# Integral coefficients

• Jun 27th 2010, 03:31 PM
dwsmith
Integral coefficients
Let $f(x)$ be a polynomial with integral coefficients and $a\equiv b \ \mbox{(mod m)}$. Then $f(a)\equiv f(b) \ \mbox{(mod m)}$.

It make since that if a, b are in the domain, then the co-domain will also be congruent of the same integers but how do I go about doing this?
• Jun 27th 2010, 04:23 PM
chiph588@
Quote:

Originally Posted by dwsmith
Let $f(x)$ be a polynomial with integral coefficients and $a\equiv b \ \mbox{(mod m)}$. Then $f(a)\equiv f(b) \ \mbox{(mod m)}$.

It make since that if a, b are in the domain, then the co-domain will also be congruent of the same integers but how do I go about doing this?

This is because given $a\equiv b\bmod{m}$ and $c\equiv d\bmod{m}$ then $aj\equiv bj\bmod{m},\; a^k\equiv b^k\bmod{m},\; a+c\equiv b+d\bmod{m}$.

Since a polynomial is a composition of those three operations, we're done.
• Jun 27th 2010, 04:28 PM
dwsmith
I don't actually have to show anything to do with the polynomials? It is ok to say since
Quote:

Originally Posted by chiph588@
This is because given $a\equiv b\bmod{m}$ and $c\equiv d\bmod{m}$ then $aj\equiv bj\bmod{m},\; a^k\equiv b^k\bmod{m},\; a+c\equiv b+d\bmod{m}$.

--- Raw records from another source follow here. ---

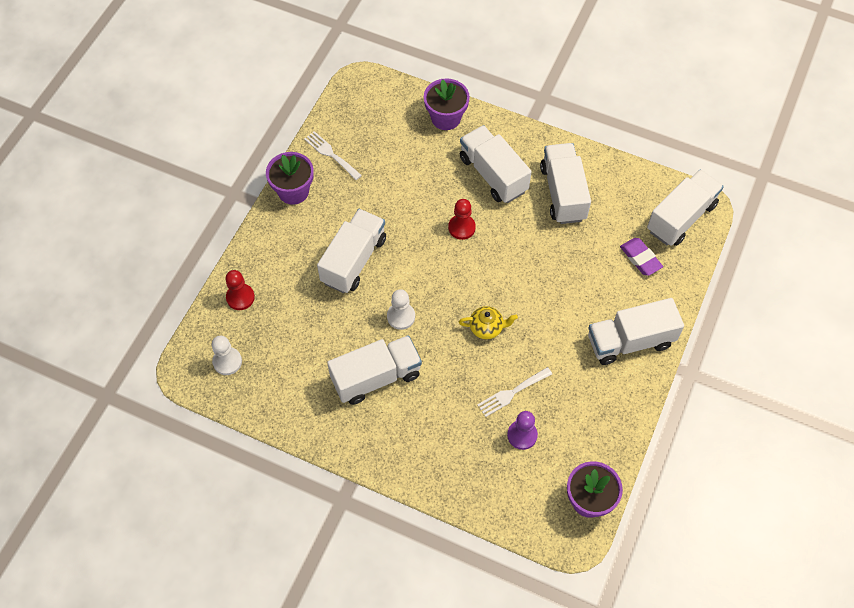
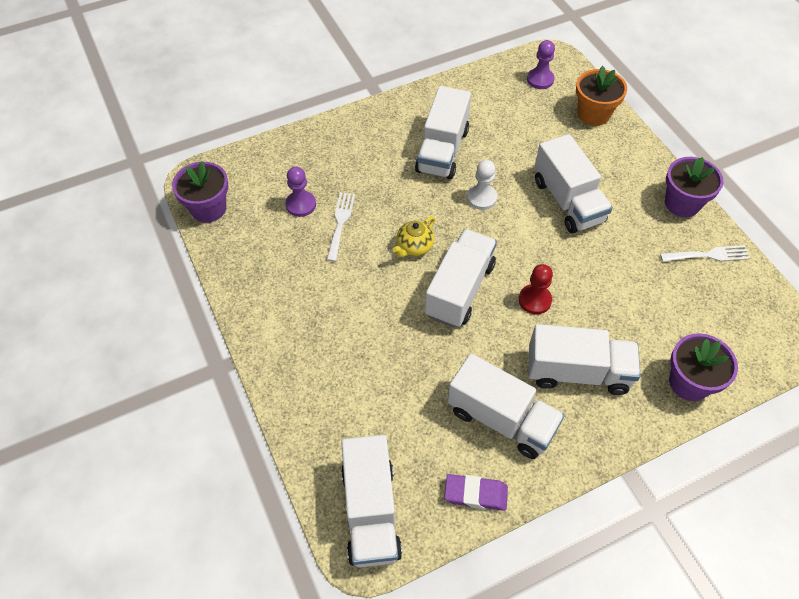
camera: 130 degrees right, 5 degrees down
white pawn [212,336,242,375] -> purple pawn [527,40,555,89]
red pawn [225,270,255,310] -> orange flower pot [576,66,627,126]
white truck [588,298,684,365] -> white truck moved to [425,229,497,328]
purple eraser [620,238,663,276] -> purple eraser moved to [444,474,508,511]

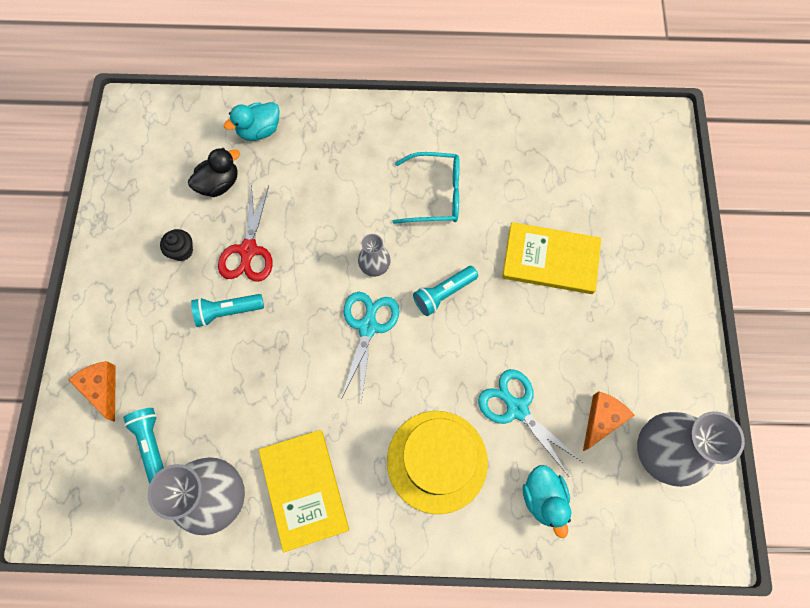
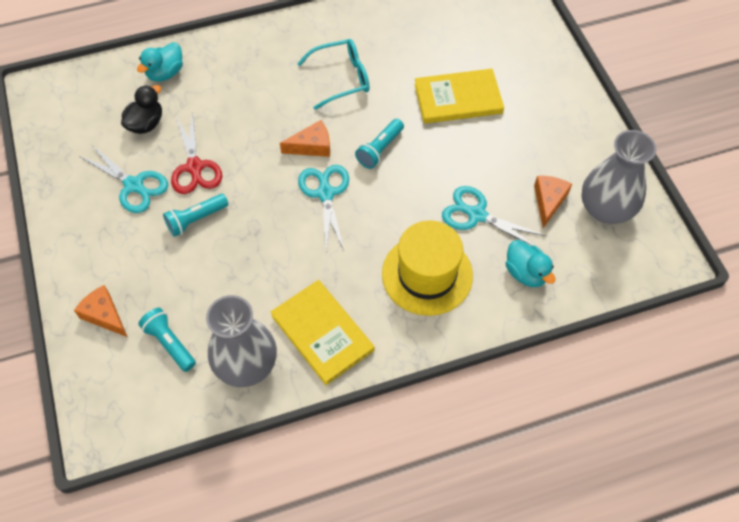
camera: 20 degrees left, 10 degrees down
black cupcake [160,229,193,261] -> turquoise scissors [79,144,168,213]
grey vase [358,234,391,277] -> orange cheese [280,120,330,157]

Since a polynomial is a composition of those three operations, we're done.

• Jun 27th 2010, 04:36 PM
chiph588@
Quote:

Originally Posted by dwsmith
I don't actually have to show anything to do with the polynomials? It is ok to say since

I think it's enough work, but some might not.

I'll walk you through an example: $f(x)=2x^2+3x+4$

$a\equiv b\bmod{m}\implies a^2\equiv b^2\bmod{m} \implies 2a^2\equiv2b^2\bmod{m}$ (1)

$a\equiv b\bmod{m}\implies 3a\equiv3b\bmod{m} \implies 2a^2+3a\equiv2b^2+3b\bmod{m}$ from (1)

and finally $2a^2+3a+4\equiv2b^2+3b+4\bmod{m}$.

If you wanted to get formal with this I suppose inducting on $\text{deg}(f)$ would do the trick.